#### Exercise:
Resume the forum thread about Masterbuilt electric smokers, picking up right after its final post.

I have a new MES 30  It has what u call the split level water pan  as well


----------



## Dwayne&Heidi

Dwayne&Heidi said:


> I have a new MES 30  It has what u call the split level water pan  as well


Thank u for the great pics


----------



## Bearcarver

Dwayne&Heidi said:


> I have a new MES 30  It has what u call the split level water pan  as well




Yup---That would most likely be a Generation #2.5 MES 30.

Bear


----------



## dedkot

How bad is MES 40 gen2 ? I just bought one for $60 on craigslist! I haven't used it yet, I just turned on to see if it would get to 275*.  So does removing the drip and water pan make a difference? Any solution to the backdraft vent problem?


----------



## chopsaw

I would have bought it  . I think for 60 bucks you did great . Clean it up and see how it runs . 
You'll get an answer to your question from some one that has used one .  
Give it a test run while you wait .


----------



## dr k

I just picked a gen 1 30 over the summer in Aug. For free on FB marketplace. The thermal over temp snap disk had a disintegrated lug so the wire was sticking up in the air. I just stripped and wire nutted them together after cutting an acess in the back panel and all is good with a therm that has an alarm range if temps are out of hand. I paired my rf remote to the controller and have been using it for small quicker smokes with wood chunks on the stripped down exposed element in the chip tray. Never will I buy a new Mes. If the controller fails, lots of help with a PID fix like I have for my Mes 40. The amazing thing about the Mes 30 stock controller is that it works very well vs my 40 that never got to 275 especially with food.

(Items from a data source)
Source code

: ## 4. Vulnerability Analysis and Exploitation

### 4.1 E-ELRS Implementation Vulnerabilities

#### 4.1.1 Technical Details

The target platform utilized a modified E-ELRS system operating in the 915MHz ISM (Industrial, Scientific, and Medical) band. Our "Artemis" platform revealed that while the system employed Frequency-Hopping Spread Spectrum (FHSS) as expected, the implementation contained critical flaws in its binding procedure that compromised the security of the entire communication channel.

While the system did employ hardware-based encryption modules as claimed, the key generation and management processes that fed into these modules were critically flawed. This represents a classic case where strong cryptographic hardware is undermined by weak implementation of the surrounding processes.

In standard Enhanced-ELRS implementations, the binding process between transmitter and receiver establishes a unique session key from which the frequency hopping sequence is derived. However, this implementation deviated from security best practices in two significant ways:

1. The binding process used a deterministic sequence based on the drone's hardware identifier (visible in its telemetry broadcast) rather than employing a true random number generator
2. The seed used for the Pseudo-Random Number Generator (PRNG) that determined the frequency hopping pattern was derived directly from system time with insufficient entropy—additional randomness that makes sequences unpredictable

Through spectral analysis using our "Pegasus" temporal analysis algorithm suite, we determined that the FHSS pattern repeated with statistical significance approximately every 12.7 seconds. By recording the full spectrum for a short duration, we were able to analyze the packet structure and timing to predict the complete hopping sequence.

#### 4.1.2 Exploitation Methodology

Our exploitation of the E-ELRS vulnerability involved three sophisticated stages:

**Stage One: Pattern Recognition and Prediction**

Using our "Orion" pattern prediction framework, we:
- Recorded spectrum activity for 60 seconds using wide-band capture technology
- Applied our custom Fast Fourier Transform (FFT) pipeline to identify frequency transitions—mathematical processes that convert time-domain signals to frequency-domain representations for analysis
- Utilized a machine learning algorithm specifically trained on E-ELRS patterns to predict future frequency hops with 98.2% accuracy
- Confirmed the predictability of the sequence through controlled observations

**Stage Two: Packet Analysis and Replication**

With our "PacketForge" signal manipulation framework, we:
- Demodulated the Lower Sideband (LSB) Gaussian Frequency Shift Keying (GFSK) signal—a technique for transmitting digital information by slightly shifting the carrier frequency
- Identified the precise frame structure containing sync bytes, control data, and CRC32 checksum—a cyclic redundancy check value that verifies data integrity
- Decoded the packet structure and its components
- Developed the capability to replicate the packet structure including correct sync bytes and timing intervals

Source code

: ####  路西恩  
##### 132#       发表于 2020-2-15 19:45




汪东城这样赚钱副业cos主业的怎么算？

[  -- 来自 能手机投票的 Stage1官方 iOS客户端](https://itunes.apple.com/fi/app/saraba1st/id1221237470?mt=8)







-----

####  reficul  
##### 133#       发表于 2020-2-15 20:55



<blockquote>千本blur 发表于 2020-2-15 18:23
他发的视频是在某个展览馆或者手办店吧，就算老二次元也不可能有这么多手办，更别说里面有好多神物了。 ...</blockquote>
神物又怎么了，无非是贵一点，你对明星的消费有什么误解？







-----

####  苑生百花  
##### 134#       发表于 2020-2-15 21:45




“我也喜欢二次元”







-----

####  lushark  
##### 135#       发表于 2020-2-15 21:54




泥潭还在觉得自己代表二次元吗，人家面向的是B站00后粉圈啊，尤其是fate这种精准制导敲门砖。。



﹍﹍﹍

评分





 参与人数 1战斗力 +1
--
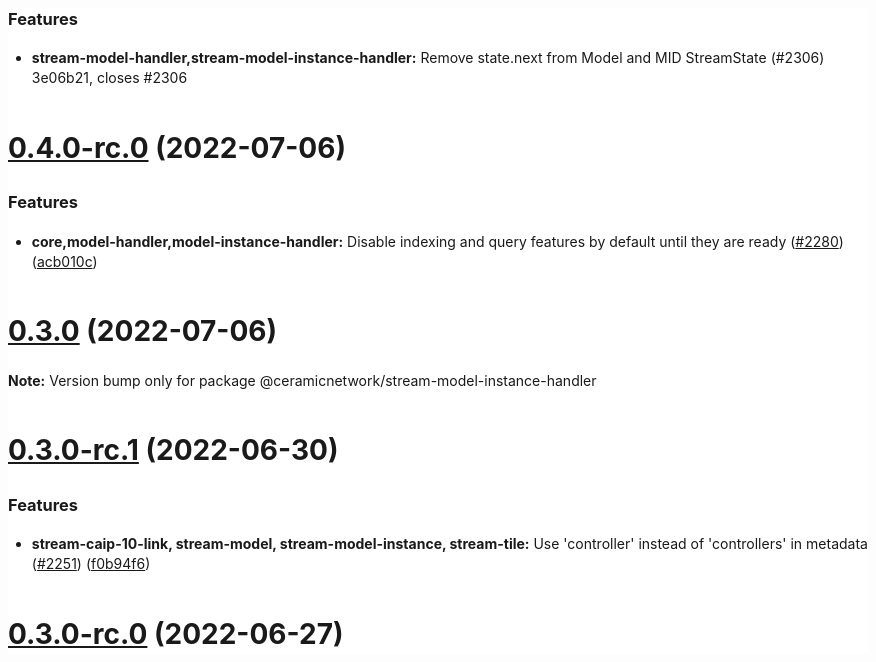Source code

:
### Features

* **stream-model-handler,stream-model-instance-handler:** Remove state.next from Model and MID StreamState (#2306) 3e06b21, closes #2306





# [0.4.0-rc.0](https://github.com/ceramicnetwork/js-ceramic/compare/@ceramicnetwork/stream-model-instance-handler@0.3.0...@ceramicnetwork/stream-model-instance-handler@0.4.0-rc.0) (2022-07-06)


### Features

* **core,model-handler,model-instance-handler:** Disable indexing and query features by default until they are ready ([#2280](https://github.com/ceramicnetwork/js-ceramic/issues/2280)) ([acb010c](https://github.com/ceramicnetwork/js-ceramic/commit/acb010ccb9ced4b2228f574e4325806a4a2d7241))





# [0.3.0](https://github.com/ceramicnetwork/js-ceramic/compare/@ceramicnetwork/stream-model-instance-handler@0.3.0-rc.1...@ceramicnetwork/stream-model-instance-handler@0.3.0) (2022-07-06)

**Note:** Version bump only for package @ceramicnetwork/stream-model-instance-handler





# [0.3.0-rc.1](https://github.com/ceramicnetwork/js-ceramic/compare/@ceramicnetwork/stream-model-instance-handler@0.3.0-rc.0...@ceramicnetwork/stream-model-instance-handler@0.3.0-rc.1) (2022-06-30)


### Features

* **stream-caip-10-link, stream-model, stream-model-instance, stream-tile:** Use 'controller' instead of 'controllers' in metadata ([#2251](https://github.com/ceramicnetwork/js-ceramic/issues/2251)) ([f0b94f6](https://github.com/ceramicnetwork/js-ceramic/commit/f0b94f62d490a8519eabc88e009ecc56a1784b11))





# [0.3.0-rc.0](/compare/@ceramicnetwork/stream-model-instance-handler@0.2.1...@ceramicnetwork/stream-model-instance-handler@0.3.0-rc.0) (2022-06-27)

#### Answer box:
----------



## dr k

An alum disposable pan on the bottom rack will be better than that slant drip tray that blocks heat on the left and right side of the smoker, making heat only rise against the back wall and door. If you have an alum baking sheet 11x15 from the dollar tree you can slide it left and right on the bottom rack a fulll/half rung to even temps left to right.


----------



## dedkot

Thanks Kurt! I found the search button and have been reading on the issues around this generation model. I bought it for a PID mod, but want to see how it works before I decide to do that or not.


----------



## Bearcarver

dedkot said:


> How bad is MES 40 gen2 ? I just bought one for $60 on craigslist! I haven't used it yet, I just turned on to see if it would get to 275*.  So does removing the drip and water pan make a difference? Any solution to the backdraft vent problem?
> 
> 
> 
> 
> 
> 
> 
> 
> 
> View attachment 468148
> View attachment 468147




I have seen a couple guys claim they do good with the Gen #2, but I have no use for it.  I have a Brand new one in my garage, but I don't use it. They gave it to me to test & report, and it sucked. Once I got it running, the air flow was really bad. That stupid slanted drip plate trapped the heat under it & forced it to stay on the right side. It's a real Train-Wreck, in my opinion.

If I was going to use it, I would Scrap the Slanted Drip Plate & the small hanging water pan. Then I'd put the bottom rack in & put a regular oval water pan in the center of that rack. Then I would put another top vent in the top left back corner, just like the Gen #2.5 is. Then I would treat it exactly like I use my Gen #2.5 MES 40.

Bear


----------



## chopsaw

Bearcarver said:


> If I was going to use it, I would Scrap the Slanted Drip Plate & the small hanging water pan. Then I'd put the bottom rack in & put a regular oval water pan in the center of that rack. Then I would put another top vent in the top left back corner, just like the Gen #2.5 is. Then I would treat it exactly like I use my Gen #2.5 MES 40.


I never used one , but that is my thought exactly . Bore a new top vent , change  the drip plate and add a pid . You'd have an awesome smoker for under 250 bucks .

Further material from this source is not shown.